_SET TASKS_
**1.** In the piece on learning web programming for an online store, list everything the writer showed the friend over lunch.
**2.** In the piece on learning web programming for an online store, what industry did the writer's friend want to start her store in?
**3.** Continue the piece on learning web programming for an online store from its last sentence.

_DOCUMENT EXTRACT_
============

Believe it or not, most people that I encounter who want to create their own online store or business have this attitude. They are reluctant to learn basic web programming because they are afraid of the technical aspects of running a website.

To me, this attitude is contradictory. You want to start an online only business yet you have no desire to learn about the web? That’s

dollarorigami

Photo by Photos8.com

like saying that you want to be a real estate agent but have no desire to learn about the rules and regulations involved in buying or selling a house.

Unless you have the budget to hire a full time web developer, you are going to have to learn a few basic skills in order to be successful with your online store.

If you think it’s as simple as hiring a contractor every time you need something done, think again because it will be expensive and a royal pain in the butt.

Trust me, I’ve seen it time and time again. When you rely on a third party programmer to put together a website for you, you’re inevitably going to want to make changes.

And especially if this is your very first website, you probably don’t have a good idea exactly what you want in the first place. As a result, you’ll change your mind constantly.

Do I want this graphic on the left or the right? Do I want a pull down menu? All of these little tweaks and changes will add up over time and you’ll soon find yourself spending too much money and time getting your website just right.

The problem is that when you have absolutely no desire to learn about basic web programming, you have to rely on your developer every single time you want to make even the smallest of changes.

Do You Even Know What You Want In An Online Store?

Just the other day, I had lunch with a friend of mine who wanted to start an online store in the wedding industry and asked for my advice on how to get her website implemented.

Because of her aversion to web programming, she wanted to know the best way to proceed in order to avoid having to deal with anything technical.

What’s funny was that when I first asked her why she didn’t want to learn about the web, she replied that she had no interest in taking a hands on approach in creating her own website. She just wanted to get her store designed and up and running as easily as possible.

But once I showed her the backend of our website, the analytics and all of the cool features I added to our online store, she was completely amazed.

In fact prior to my little demonstration, she was under the impression that every single webpage was hand coded in html from scratch each time.

She had no idea that websites could possibly have a dynamic, easy to use graphical backend with which to add/remove products or to add content.

============

_GIVEN INFORMATION_
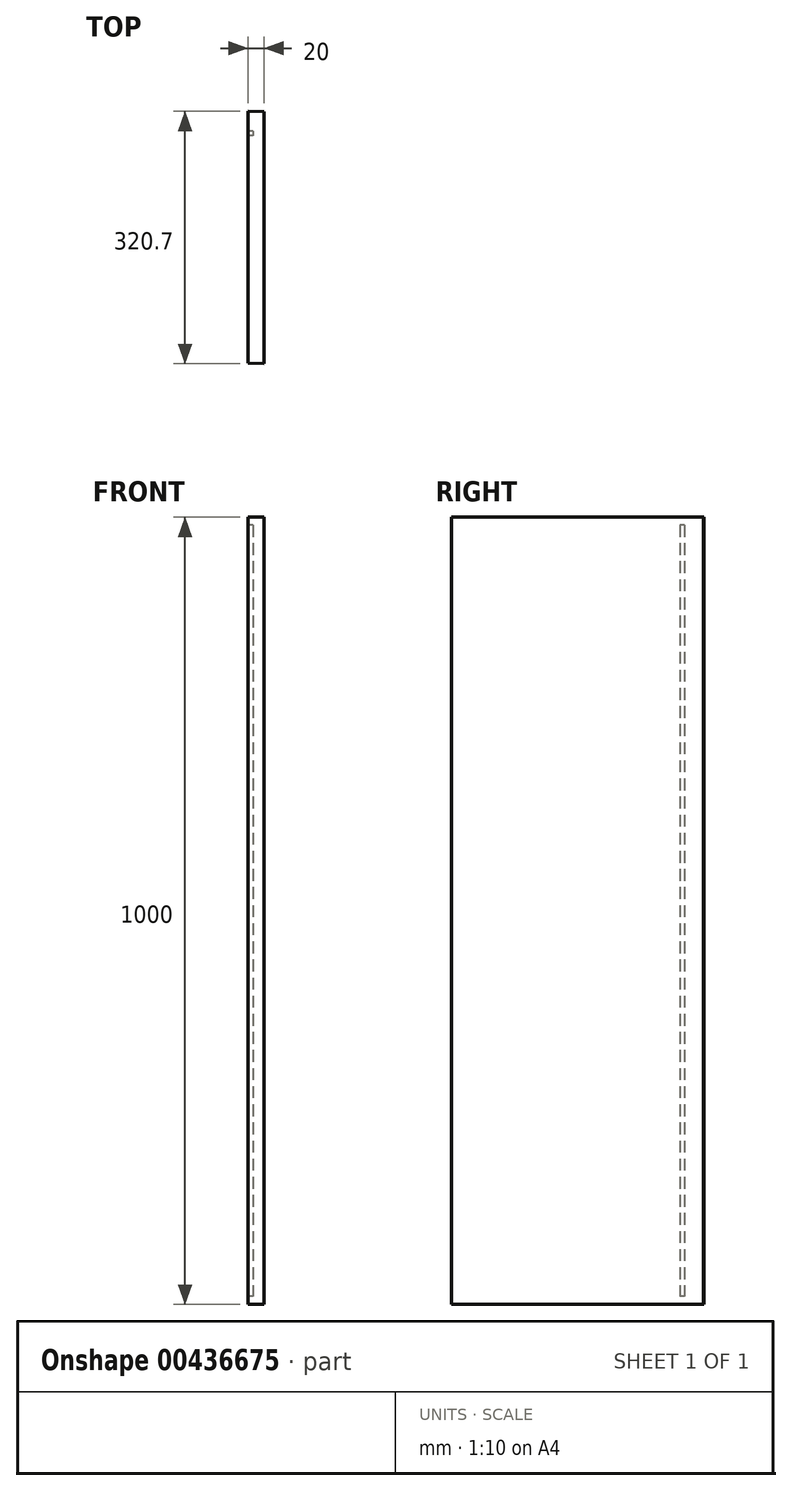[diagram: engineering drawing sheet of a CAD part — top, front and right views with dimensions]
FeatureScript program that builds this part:
annotation { "Feature Type Name" : "Feature", "Feature Type Description" : "" }
export const myFeature = defineFeature(function(context is Context, id is Id, definition is map)
    precondition{}
    {
        {
            var Q0;
            Q0=qCreatedBy(makeId("Top.planeOp"),FACE);
            var sketch = newSketch(context, id + "F0", { "sketchPlane" : qUnion([Q0])});
            skLineSegment(sketch, "E0.left", {"start": v(-13.06, 132.1) * mm, "end": v(-13.06, -187.9) * mm});
            skLineSegment(sketch, "E0.right", {"start": v(-33.06, 132.79) * mm, "end": v(-33.06, -187.21) * mm});
            skPoint(sketch, "E0.middle", {"position": v(0, 0) * mm});
            skLineSegment(sketch, "E1", {"start": v(-13.06, -187.9) * mm, "end": v(-33.06, -187.21) * mm});
            skLineSegment(sketch, "E2", {"start": v(-13.06, 132.1) * mm, "end": v(-33.06, 132.79) * mm});
            skSolve(sketch);
        }
        {
            var Q0;
            Q0 = qSketchRegion(id + "F0", true);
            extrude(context, id + "F1", {"entities" : qUnion([Q0]), "depth" : 1000 * mm});
        }
        {
            var Q0;
            Q0=makeQuery(id+"F1.opExtrude","SWEPT_FACE",FACE,{"disambiguationData":[OSD([sQuery(id+"F0.wireOp",EDGE,"E0.right")])]});
            var sketch = newSketch(context, id + "F2", { "sketchPlane" : qUnion([Q0])});
            skLineSegment(sketch, "E3.bottom", {"start": v(-107.79, 990) * mm, "end": v(-101.79, 990) * mm});
            skLineSegment(sketch, "E3.top", {"start": v(-107.79, 10) * mm, "end": v(-101.79, 10) * mm});
            skLineSegment(sketch, "E3.left", {"start": v(-107.79, 990) * mm, "end": v(-107.79, 10) * mm});
            skLineSegment(sketch, "E3.right", {"start": v(-101.79, 990) * mm, "end": v(-101.79, 10) * mm});
            skSolve(sketch);
        }
        {
            var Q0;
            Q0 = qSketchRegion(id + "F2", true);
            extrude(context, id + "F3", {"entities" : qUnion([Q0]), "operationType" : NewBodyOperationType.REMOVE, "oppositeDirection" : true, "depth" : 6 * mm});
        }
    });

============

_RESPONSE LIST_
**1.**
- the backend of the writer's website
- the analytics
- all of the cool features the writer added to the online store

**2.** The wedding industry.

**3.**
She was also surprised at all of the code that was written and available for free! After my brief tutorial, she was definitely intrigued by what she could accomplish with just a little knowledge.

Moral of the story? Don’t say that you are not interested in something until you’ve done a little research and have given things a chance.

In any case, no matter which route you decide to take in creating your online store website, you definitely don’t want to be completely dependent on your web developer. At a bare minimum, you should learn the following basic skills.

You Really Don’t Need To Learn Very Much

No matter which shopping cart solution that you choose whether it be OSCommerce, OpenCart, Magento or Big Commerce, the core shopping cart engine will already be written for you.

For example, out of the box you should already have the ability to do the following without even touching any source code whatsoever.

  • Manage inventory using a graphical web interface
  • Manage content pages within your website
  • Manage shipping costs and methods
  • Accept payments using the most popular payment methods

What this means is that 95% of the technical work is already done for you right out of the box. You don’t really have to worry too much about how your store works. You just have to focus your energy on making your store look good and writing content.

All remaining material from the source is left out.